10 Jul, 2026 - 14:16

Una pistola per ogni leader: perché il regalo di Erdogan al vertice NATO fa discutere

Una pistola per ogni leader: perché il regalo di Erdogan al vertice NATO fa discutere

Non è stato solo il vertice della NATO a puntare i riflettori su Ankara. Al termine dell’incontro, i leader dell’Alleanza hanno ricevuto un dono decisamente insolito: un revolver offerto dal presidente turco. Il regalo ha suscitato reazioni diverse e ha rapidamente attirato l’attenzione dei media internazionali.

Vertice di Ankara, il regalo di Erdogan ai leader NATO 

Il vertice della NATO tenutosi dal 7 all'8 luglio 2026 nella capitale turca Ankara ha riunito i leader dei paesi membri dell'Alleanza atlantica. Numerosi temi sono stati discussi mentre proseguono la guerra tra Russia e Ucraina e le tensioni in Medio Oriente non si sono placate.

A far discutere non sono state solo le questioni chiave dell'incontro, ma anche il regalo del leader del paese ospitante, Recep Tayyip Erdogan, ai suoi ospiti.

Il presidente turco ha regalato a ciascuno dei leader un revolver d'epoca e un kit di sei munizioni vere. L'arma era custodita in una teca di legno, affiancata dalla bandiera turca e dal logo della NATO. Un cartello, in turco e in inglese, la presentava come "Gumusay, la prima pistola a revolver prodotta nel nostro paese". Sui revolver sono stati incisi anche il nome del destinatario e l'arma era accompagnata da un lasciapassare per superare i controlli doganali.

Un pensiero che sembrerebbe rendere omaggio alla crescente industria della difesa del paese ma che ha fatto notizia sia per il regalo in sé sia per le diverse reazioni dei leader partecipanti.

A menzionarlo per la prima volta è stato il premier britannico, Keir Starmer.

Il primo ministro ungherese, Peter Magyar, ha condiviso una foto del regalo in un post su X e ha dichiarato:

virgolette
Un regalo insolito dal Presidente Erdogan al vertice NATO: un revolver Magnum con munizioni, inciso con il mio nome…

Come i leader hanno gestito il dono ricevuto

Il primo ministro canadese, Mark Carney, ha portato con sé il suo revolver ma ha lasciato le munizioni in Turchia.

L'arma regalata al primo ministro spagnolo Pedro Sanchez è stata riportata in Spagna e consegnata alla Guardia Civil. Dopo la disattivazione e la catalogazione, sarà conservata come oggetto di rappresentanza.

Lo staff del primo ministro svedese Ulf Kristersson ha precisato in una nota che l'arma "dovrà essere trasportata in Svezia nel rispetto di tutte le procedure previste".

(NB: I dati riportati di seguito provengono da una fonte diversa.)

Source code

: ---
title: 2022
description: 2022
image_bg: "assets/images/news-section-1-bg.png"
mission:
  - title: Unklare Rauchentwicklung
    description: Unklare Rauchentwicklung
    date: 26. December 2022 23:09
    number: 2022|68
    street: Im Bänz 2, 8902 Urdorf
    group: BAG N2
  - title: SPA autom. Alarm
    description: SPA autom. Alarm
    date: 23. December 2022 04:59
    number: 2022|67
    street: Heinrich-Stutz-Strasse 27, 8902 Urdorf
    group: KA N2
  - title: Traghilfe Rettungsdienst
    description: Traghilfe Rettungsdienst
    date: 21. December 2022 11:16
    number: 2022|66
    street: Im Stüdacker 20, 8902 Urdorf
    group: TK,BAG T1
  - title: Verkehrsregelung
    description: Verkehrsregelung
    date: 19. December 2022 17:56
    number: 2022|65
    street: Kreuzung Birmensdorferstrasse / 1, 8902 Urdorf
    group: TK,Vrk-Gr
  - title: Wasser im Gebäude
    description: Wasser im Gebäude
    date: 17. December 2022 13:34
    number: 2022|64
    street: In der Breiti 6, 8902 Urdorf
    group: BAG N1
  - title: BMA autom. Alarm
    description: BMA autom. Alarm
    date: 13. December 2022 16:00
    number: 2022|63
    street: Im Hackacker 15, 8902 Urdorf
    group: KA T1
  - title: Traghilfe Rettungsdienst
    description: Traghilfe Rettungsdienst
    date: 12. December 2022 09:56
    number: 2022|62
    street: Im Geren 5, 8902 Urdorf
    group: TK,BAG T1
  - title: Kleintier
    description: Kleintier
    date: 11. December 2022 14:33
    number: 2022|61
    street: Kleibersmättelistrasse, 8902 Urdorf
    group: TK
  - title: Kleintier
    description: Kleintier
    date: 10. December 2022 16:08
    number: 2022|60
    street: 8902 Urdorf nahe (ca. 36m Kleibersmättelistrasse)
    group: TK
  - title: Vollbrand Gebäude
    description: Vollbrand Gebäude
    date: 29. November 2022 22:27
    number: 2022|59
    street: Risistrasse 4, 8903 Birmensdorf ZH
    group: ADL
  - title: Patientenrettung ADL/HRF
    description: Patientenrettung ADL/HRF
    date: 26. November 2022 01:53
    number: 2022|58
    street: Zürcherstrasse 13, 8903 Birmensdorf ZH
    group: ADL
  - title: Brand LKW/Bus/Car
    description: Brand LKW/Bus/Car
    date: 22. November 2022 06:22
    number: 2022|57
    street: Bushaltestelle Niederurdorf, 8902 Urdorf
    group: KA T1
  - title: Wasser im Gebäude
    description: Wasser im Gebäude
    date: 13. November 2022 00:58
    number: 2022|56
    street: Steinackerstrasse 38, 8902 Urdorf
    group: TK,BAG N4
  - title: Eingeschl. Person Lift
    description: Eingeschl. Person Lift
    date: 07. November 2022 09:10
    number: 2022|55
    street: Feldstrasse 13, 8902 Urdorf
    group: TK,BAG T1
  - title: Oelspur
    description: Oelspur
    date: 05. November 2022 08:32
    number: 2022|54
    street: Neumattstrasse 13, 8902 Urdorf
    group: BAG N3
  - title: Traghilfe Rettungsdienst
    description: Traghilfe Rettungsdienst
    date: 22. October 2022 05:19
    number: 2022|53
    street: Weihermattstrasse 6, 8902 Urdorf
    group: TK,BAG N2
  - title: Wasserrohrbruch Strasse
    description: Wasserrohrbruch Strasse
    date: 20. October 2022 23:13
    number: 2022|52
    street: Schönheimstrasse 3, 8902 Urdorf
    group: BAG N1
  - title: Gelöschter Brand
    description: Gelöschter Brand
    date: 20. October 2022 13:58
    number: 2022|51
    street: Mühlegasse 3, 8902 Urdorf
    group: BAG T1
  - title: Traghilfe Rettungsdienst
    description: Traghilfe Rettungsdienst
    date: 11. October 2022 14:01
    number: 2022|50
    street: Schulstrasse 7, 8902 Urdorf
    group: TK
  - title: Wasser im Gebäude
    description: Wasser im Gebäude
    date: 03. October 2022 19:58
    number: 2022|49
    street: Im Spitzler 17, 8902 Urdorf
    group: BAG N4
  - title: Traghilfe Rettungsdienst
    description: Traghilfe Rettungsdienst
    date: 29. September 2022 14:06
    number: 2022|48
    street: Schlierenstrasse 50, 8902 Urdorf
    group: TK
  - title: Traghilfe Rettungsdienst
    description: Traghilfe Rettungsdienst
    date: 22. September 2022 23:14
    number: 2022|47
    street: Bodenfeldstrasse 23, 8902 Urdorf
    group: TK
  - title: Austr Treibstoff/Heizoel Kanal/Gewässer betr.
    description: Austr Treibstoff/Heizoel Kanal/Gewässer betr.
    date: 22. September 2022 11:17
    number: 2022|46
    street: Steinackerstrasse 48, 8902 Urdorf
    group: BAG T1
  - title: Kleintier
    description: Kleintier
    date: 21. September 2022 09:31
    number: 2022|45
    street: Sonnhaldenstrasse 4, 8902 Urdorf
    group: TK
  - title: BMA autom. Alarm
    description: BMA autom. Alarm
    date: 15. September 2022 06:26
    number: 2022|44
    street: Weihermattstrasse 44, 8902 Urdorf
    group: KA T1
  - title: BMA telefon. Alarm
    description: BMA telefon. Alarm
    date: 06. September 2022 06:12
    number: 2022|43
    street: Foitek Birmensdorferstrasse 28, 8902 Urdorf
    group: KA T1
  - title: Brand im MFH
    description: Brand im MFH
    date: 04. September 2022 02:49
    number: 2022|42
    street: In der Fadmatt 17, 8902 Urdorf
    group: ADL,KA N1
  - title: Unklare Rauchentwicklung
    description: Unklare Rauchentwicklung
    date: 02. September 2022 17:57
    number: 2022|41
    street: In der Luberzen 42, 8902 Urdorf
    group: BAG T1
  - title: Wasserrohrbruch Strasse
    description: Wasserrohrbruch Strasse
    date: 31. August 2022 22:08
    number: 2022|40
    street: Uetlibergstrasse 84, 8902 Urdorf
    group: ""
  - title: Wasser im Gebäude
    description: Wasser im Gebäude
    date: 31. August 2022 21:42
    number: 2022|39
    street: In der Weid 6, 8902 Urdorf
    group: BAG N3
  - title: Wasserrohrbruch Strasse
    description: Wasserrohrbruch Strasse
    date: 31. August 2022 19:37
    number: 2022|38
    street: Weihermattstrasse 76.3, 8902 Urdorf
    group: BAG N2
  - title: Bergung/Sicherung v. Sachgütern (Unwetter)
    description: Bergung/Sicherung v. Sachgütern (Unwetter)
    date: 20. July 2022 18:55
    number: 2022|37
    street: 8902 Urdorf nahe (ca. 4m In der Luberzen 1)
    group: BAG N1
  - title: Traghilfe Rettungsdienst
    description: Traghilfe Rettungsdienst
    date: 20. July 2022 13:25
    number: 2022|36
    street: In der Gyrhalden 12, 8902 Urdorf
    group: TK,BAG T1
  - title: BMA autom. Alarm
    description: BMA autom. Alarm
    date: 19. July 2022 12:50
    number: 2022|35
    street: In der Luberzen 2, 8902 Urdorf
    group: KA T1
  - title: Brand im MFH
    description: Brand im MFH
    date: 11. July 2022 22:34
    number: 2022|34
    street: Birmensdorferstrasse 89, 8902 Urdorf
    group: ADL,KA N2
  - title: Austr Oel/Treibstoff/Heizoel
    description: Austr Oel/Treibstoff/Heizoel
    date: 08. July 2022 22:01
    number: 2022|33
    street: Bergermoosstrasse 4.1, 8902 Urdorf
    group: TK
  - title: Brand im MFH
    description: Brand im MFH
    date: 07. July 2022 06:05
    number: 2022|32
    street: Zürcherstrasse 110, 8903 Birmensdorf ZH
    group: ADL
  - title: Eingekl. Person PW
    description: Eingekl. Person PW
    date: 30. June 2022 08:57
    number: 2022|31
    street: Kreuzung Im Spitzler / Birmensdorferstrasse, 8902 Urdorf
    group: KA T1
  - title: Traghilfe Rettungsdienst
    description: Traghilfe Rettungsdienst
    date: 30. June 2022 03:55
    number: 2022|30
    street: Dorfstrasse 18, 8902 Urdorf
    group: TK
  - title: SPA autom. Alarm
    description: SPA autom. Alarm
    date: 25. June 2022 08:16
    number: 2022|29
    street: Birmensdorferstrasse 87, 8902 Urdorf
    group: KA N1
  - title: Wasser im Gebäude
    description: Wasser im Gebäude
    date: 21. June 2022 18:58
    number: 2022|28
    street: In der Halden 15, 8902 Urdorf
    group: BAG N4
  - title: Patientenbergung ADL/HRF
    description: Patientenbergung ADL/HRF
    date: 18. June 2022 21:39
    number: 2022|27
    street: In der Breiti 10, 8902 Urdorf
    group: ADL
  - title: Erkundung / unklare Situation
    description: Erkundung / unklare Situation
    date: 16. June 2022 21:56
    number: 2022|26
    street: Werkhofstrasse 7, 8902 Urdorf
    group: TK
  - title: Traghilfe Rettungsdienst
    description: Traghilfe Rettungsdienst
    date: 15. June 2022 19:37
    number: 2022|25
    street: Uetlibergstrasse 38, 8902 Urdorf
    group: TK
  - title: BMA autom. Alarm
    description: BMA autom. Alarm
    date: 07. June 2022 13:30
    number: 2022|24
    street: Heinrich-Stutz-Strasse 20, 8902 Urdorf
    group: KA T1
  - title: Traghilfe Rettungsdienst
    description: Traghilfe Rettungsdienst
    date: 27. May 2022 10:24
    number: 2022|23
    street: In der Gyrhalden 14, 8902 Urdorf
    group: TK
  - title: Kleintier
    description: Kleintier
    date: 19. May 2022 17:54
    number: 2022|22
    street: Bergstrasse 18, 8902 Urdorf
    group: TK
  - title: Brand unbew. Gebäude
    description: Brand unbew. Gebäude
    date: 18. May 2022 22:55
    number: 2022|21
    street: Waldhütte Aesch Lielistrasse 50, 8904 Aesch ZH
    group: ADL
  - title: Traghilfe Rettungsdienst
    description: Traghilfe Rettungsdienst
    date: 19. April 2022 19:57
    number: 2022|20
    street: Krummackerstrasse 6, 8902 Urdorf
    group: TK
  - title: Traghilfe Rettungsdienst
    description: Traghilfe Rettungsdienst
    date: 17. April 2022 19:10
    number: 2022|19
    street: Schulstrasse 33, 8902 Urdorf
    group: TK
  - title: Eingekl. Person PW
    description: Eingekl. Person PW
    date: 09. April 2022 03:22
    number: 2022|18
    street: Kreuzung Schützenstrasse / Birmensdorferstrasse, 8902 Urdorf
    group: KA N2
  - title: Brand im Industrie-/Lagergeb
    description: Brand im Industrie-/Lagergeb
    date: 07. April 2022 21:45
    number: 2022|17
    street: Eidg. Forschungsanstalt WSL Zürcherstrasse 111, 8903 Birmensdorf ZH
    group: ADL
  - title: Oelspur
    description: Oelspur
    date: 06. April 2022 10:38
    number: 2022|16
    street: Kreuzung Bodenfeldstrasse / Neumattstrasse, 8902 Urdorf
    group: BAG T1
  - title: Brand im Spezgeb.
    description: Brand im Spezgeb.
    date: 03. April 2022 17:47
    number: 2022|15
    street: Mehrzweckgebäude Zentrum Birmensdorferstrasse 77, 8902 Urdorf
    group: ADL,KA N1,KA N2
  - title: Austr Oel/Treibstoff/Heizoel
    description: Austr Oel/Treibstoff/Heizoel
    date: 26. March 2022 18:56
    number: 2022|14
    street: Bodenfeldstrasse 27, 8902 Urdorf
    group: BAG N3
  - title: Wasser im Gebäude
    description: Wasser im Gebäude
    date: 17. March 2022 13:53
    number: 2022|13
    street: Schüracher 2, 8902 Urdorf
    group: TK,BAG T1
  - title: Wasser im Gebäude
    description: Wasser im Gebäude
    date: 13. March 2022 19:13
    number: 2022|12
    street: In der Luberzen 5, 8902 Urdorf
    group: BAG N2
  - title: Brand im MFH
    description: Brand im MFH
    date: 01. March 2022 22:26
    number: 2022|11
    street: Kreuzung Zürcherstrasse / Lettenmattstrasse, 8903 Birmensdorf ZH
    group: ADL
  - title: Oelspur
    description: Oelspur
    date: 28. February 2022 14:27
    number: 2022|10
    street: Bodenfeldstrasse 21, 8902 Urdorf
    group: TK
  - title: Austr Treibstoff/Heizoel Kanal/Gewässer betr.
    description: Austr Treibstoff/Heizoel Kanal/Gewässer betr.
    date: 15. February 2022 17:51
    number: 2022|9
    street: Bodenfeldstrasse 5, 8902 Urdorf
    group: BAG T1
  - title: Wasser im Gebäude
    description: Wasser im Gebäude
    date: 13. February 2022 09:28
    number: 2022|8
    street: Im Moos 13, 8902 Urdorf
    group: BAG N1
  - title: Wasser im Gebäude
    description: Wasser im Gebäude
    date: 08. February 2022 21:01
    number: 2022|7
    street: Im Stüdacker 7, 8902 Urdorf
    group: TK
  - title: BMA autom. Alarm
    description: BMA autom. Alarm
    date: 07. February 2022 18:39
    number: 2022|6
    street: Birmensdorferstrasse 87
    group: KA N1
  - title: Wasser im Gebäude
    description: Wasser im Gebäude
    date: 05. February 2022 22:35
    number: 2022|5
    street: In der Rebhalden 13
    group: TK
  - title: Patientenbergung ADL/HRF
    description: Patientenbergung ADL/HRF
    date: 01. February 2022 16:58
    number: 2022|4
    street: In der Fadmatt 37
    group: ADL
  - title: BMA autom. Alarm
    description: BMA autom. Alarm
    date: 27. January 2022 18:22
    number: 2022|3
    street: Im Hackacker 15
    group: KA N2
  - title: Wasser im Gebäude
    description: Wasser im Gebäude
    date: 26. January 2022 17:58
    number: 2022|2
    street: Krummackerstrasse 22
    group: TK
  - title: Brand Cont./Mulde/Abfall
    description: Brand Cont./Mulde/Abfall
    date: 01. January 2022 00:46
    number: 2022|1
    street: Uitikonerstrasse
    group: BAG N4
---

Anche i massimi leader europei, la presidente della Commissione europea Ursula von der Leyen e il presidente del Consiglio europeo António Costa, hanno ricevuto in dono revolver incisi e munizioni. Von der Leyen ha "espresso la sua gratitudine" a Erdogan per il dono. Il portavoce della presidente della Commissione UE ha aggiunto che il regalo verrà donato a un museo militare.

Il primo ministro belga Bart De Wever ha invece scoperto che il dono era un'arma dopo essere atterrato in Belgio. De Wever ha consegnato l'arma alla polizia aeroportuale affinché fosse custodita in sicurezza secondo le procedure previste. La squadra di sicurezza del primo ministro belga si è occupata anche delle pistole regalate a von der Leyen e Costa.

Secondo quanto riferito da un collaboratore del presidente polacco Karol Nawrocki a una radio locale, l'arma è ancora in attesa dello sdoganamento all'aeroporto di Varsavia e sarà poi custodita in un luogo idoneo "in modo che sia innanzitutto al sicuro e, in secondo luogo, trattata con rispetto in quanto dono". "È certo che nessuno sparerà", ha aggiunto il collaboratore di Nawrocki.

Le reazioni degli altri leader al regalo di Erdogan

I revolver destinati a diversi leader, tra cui Keir Starmer, il cancelliere tedesco Friedrich Merz e il primo ministro olandese Rob Jetten, sono per il momento rimasti ad Ankara.

Il leader greco, Kyriakos Mītsotakīs, avrebbe invece in programma di donarlo al Museo della Guerra di Atene.